• [Work to be completed]:
Pictures stay out, but every line of the data is copied exactly.

• • • •

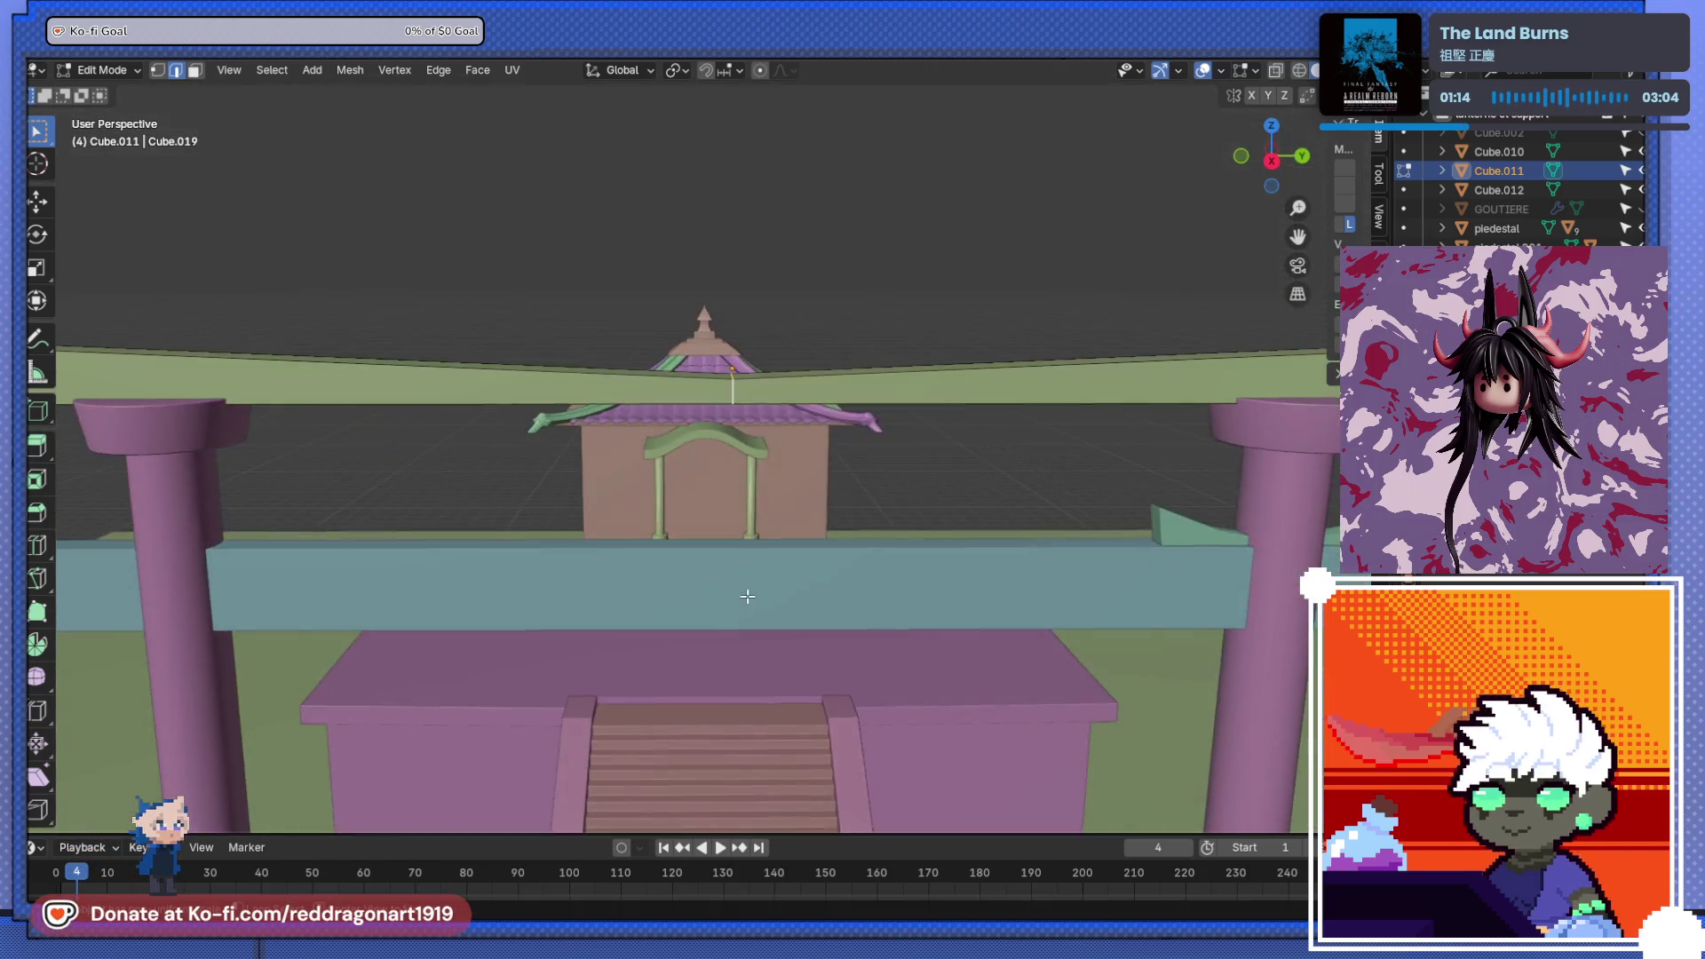
pyautogui.press('ctrl+v')
pyautogui.press('ctrl+e')
pyautogui.press('ctrl+shift+b')
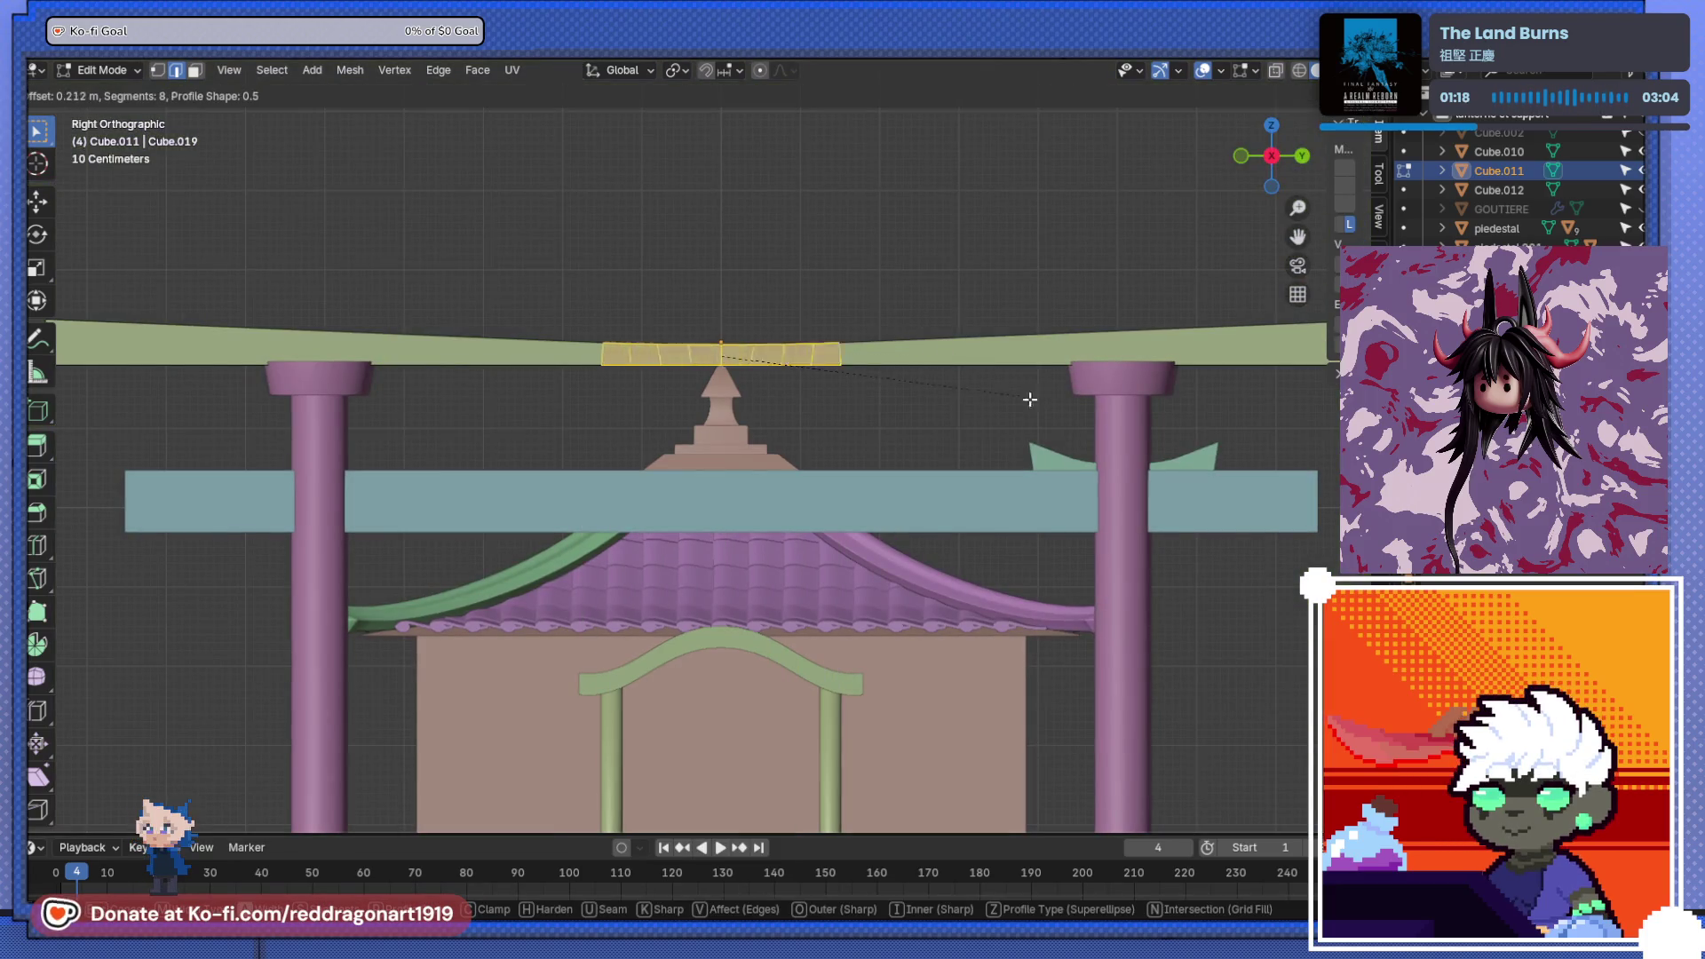
pyautogui.click(1219, 487)
pyautogui.moveTo(1219, 486)
pyautogui.mouseDown(button='middle')
pyautogui.moveTo(779, 483)
pyautogui.moveTo(761, 507)
pyautogui.moveTo(797, 531)
pyautogui.mouseUp(button='middle')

• • • •

• [Answer section]:
pyautogui.press('ctrl+v')
pyautogui.press('ctrl+e')
pyautogui.press('ctrl+shift+b')
pyautogui.click(1219, 487)
pyautogui.moveTo(1219, 486)
pyautogui.mouseDown(button='middle')
pyautogui.moveTo(779, 483)
pyautogui.moveTo(761, 507)
pyautogui.moveTo(797, 531)
pyautogui.mouseUp(button='middle')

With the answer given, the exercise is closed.